Source: The Spectator
Fraser Nelson, editor for ‘The Spectator magazine has revealed an eye-opening Twitter conversation he had on Saturday with the chairman of the Sage modeling committee Professor Graham Medley.
Nelson claims that the Twitter exchange has raised serious questions not only about Sage but about the quality of the advice used to make lockdown decisions in the UK
The conversation followed the recent publication of SAGE papers, which expects anything from 200 to 6,000 deaths a day from the Omicron covid variant. Medley, a professor at London School of Hygiene & Tropical Medicine (LSHTM) published a study on Omicron last weekend which contained some very gloomy scenarios and made the case for more restrictions
Earlier today I had a fascinating exchange with Prof Graham Medley, who chairs SAGE modelling committee. Here's my summary, and thoughts on an illuminating conversation— Fraser Nelson (@FraserNelson) December 18, 2021
The Spectator reports: But JP Morgan had a close look at this study and spotted something big: all the way through, LSHTM assumes that the Omicron variant is just as deadly as Delta. ‘But evidence from South Africa suggests that Omicron infections are milder,’ JP Morgan pointed out in a note to clients. Adjust for this, it found, and the picture changes dramatically:
Bed occupancy by Covid-19 patients at the end of January would be 33% of the peak seen in January 2021. This would be manageable without further restrictions.
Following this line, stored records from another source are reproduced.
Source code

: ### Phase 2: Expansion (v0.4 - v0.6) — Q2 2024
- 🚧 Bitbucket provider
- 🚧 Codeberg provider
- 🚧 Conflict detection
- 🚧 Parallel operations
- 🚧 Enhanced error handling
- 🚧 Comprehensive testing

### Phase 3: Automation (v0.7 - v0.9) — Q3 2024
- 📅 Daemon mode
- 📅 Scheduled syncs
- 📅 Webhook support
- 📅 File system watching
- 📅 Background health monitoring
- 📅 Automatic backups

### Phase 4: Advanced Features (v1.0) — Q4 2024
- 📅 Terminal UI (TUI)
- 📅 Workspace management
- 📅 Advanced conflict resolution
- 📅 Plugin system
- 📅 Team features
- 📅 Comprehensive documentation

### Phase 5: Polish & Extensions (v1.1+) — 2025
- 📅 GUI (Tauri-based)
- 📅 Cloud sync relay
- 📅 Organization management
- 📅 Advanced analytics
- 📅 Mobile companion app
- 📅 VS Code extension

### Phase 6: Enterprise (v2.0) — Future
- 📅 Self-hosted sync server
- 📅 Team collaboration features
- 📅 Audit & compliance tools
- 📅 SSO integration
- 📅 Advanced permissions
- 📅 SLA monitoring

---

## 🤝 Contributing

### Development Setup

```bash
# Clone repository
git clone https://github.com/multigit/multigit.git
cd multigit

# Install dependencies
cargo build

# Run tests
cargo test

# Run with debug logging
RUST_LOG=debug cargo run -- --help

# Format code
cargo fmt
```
So JP Morgan had shown that, if you tweak one assumption (on severity) then — suddenly — no need for a lockdown.
Why was this scenario left out? Why would this fairly important and fairly-basic fact on Omicron modeling not be presented by Sage modelers like Professor Medley to ministers — and to the general public? I was thrilled for the chance to speak to him on Twitter. It was kind of him to make the time (he’s still going, as far as I can make out). The Spectator data hub has a page devoted to past Sage modeling vs actual, and I wanted to make sure I was not being unfair to Sage in my selection or presentation of those charts.
The latest Sage paper-drop — the 6,000-deaths-a-day one — refers to ‘scenarios,’ not predictions. Professor Medley emphasizes the distinction: saying something could happen is not saying that there’s a realistic chance of it happening. But then why do Sage modelers publish some scenarios and not others?
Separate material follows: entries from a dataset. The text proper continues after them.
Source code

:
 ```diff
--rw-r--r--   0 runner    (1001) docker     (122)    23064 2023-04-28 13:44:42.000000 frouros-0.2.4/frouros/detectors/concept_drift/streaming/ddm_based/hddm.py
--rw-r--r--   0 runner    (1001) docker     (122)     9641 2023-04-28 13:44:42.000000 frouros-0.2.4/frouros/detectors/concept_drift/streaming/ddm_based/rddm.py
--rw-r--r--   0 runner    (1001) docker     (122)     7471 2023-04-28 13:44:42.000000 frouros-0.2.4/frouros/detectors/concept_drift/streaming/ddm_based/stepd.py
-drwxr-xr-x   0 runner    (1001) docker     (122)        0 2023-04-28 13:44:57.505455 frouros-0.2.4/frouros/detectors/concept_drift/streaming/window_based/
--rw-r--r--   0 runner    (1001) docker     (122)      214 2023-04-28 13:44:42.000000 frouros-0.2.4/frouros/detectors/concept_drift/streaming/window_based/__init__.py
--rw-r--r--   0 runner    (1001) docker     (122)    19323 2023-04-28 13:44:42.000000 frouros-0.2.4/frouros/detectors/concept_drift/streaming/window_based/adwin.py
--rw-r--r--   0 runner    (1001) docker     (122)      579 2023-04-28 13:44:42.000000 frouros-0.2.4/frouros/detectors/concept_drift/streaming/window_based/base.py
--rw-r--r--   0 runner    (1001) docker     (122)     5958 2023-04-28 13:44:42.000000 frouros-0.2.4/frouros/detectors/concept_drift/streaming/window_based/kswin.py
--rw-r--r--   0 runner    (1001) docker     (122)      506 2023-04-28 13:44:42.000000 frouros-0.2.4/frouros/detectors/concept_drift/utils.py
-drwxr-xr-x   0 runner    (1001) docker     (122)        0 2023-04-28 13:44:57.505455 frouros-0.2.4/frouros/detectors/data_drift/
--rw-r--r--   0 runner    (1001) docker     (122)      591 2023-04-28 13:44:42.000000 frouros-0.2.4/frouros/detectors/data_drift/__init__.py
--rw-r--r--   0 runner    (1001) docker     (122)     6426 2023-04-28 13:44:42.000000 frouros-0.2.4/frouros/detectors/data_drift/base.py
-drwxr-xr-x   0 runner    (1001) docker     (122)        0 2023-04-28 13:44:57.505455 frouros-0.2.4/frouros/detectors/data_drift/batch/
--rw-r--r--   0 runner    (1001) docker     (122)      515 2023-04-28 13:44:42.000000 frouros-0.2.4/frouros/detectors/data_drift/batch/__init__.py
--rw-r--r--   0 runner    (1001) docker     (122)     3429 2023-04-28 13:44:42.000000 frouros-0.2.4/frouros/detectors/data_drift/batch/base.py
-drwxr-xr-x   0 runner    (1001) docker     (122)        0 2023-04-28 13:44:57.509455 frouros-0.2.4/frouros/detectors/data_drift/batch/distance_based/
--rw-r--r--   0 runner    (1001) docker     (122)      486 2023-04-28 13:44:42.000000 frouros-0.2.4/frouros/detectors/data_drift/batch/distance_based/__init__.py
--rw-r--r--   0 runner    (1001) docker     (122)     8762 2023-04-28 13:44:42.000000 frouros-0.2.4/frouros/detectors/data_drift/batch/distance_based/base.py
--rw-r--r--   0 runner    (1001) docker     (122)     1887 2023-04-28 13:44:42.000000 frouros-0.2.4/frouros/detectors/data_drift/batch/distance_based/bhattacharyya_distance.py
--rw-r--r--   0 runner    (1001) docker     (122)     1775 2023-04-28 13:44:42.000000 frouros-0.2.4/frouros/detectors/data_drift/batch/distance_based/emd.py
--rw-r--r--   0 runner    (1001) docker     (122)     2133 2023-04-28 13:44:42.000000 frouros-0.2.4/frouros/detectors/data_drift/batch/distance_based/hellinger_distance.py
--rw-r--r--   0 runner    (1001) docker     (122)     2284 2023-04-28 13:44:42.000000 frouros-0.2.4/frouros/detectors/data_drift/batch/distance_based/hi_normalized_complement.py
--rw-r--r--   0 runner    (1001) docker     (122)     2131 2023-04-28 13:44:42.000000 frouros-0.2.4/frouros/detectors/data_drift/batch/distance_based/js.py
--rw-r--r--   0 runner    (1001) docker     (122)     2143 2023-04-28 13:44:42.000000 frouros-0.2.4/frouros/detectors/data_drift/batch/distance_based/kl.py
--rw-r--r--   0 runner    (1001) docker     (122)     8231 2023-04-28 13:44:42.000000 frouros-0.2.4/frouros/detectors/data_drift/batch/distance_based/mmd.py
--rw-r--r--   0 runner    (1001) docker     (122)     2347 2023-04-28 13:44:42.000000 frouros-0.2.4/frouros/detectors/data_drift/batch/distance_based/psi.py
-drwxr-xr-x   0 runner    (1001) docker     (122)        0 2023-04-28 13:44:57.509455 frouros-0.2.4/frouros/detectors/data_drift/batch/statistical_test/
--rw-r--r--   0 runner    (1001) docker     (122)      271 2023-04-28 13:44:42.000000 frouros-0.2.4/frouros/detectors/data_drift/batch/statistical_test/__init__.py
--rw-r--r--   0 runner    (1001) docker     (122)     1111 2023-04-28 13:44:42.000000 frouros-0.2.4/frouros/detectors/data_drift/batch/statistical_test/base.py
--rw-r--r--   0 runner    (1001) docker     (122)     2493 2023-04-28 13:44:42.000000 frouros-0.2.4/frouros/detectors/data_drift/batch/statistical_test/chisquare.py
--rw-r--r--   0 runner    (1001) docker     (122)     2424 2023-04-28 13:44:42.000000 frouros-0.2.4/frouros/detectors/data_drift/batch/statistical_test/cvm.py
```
Apologies for the language at the end, but it was the last tweet that he replied to on this thread.
Revealingly, he seemed to think my question odd: if it’s quite plausible that Omicron is mild and doesn’t threaten the NHS, what would be the point of including that as a ‘scenario’? He seemed to suggest that he has been given a very limited brief and asked to churn out worse-case scenarios without being asked to comment on how plausible they are.
“We generally model what we are asked to model. There is a dialogue in which policy teams discuss with the modelers what they need to inform their policy.“
Might this remit mean leaving out just-as-plausible, quite-important scenarios that would not require lockdown?
“Decision-makers are generally only interested in situations where decisions have to be made.“
Note how careful he is to stay vague on whether any of the various scenarios in the Sage document are likely or even plausible. What happened to the original system of presenting a ‘reasonable worst-case scenario’ together with a central scenario? And what’s the point of modeling if it doesn’t say how likely any of these scenarios are?
From what Professor Medley says, it’s unclear that the most-likely scenario is even being presented to ministers this time around. So how are they supposed to make good decisions? I highly doubt that Sajid Javid is only asking to churn out models that make the case for lockdown. That instruction, if it is being issued, will have come from somewhere else.
Professor Robert Dingwall, until recently a JCVI expert, has said that Medley’s candor reveals ‘a fundamental problem of scientific ethics in Sage’ — ie, a hardwired negativity bias. ‘The unquestioning response to the brief is very like that of SPI-B’s behavioral scientists,’ he says and suggests that the Covid inquiry looks into all this.